The funding empowers Deakin-led dedicated energy centre

The Australian Research Council Training Centre for Future Energy Storage Technologies at Deakin University will use Deakin Waurn Ponds’ Battery Technology Research and Innovation Hub (Bat-TRI Hub), as well as other existing facilities such as the Institute for Frontier Materials’ (IFM) world-class electrochemistry and NMR imaging labs, and Deakin’s Centre for Advanced Design in Engineering Training (CADET).

 Deakin Waurn Ponds’ Battery Technology Research and Innovation Hub (Bat-TRI Hub). Picture credit: Deakin University.
Deakin Waurn Ponds’ Battery Technology Research and Innovation Hub (Bat-TRI Hub). Picture credit: Deakin University.

Deakin Professor Maria Forsyth will serve as the centre’s director, coordinating six other senior Deakin researchers, along with investigators from The University of Melbourne, Monash University, Queensland University of Technology, University of South Australia and more than a dozen industry partners.

“This project is unapologetically future-focused and will help create the next generation of forward-thinking entrepreneurs.
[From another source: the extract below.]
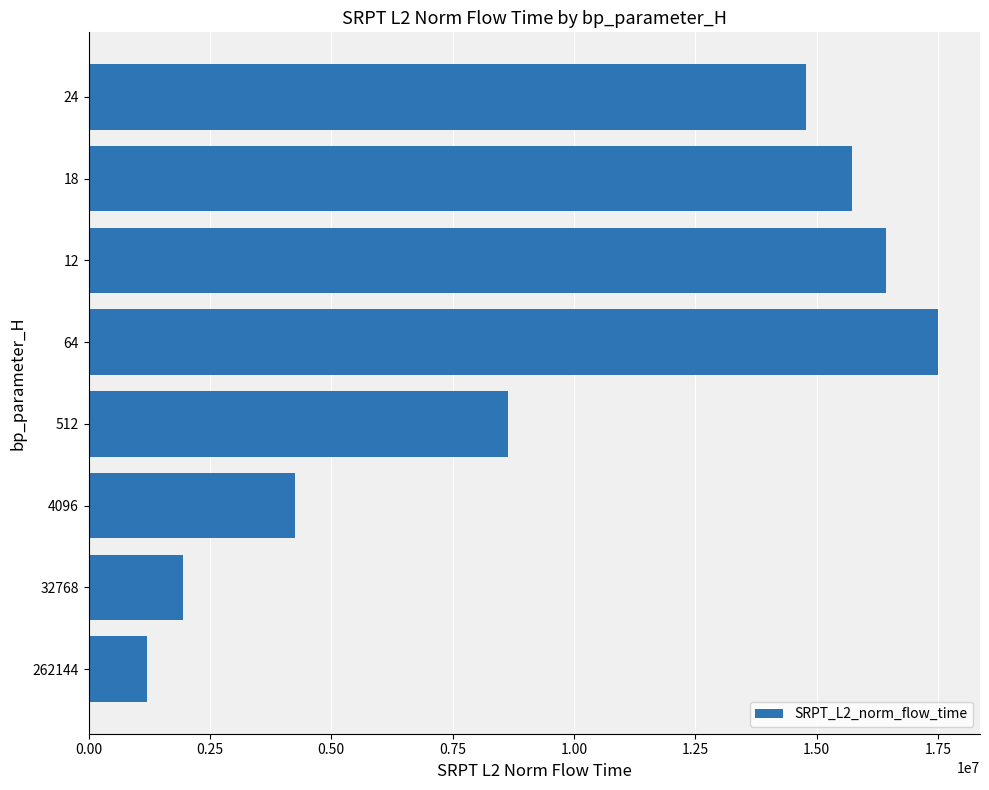

Where is the data nearest to the value 9344087?

512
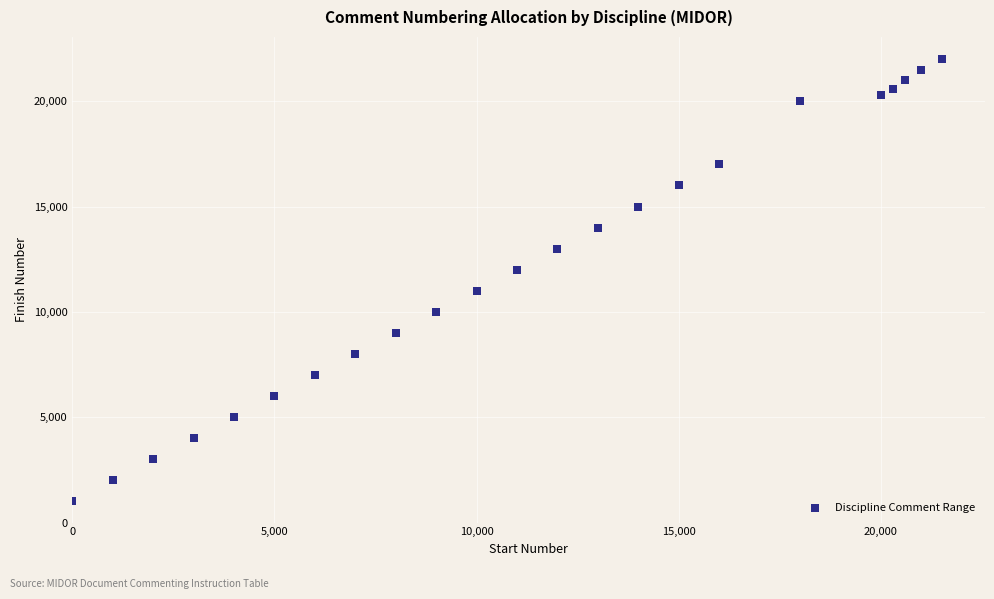

What is the range of X values (max minus min)?

21500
More than 20 scientists and engineers will be embedded in dynamic industry settings and will gain advanced skills in materials manufacture and energy storage device design and production,” Professor Forsyth said.

“The centre expects to create new knowledge and intellectual property in advanced energy materials, batteries and battery-control systems, helping small to medium-sized enterprises to take a global leadership role in advancing and producing new storage technologies.”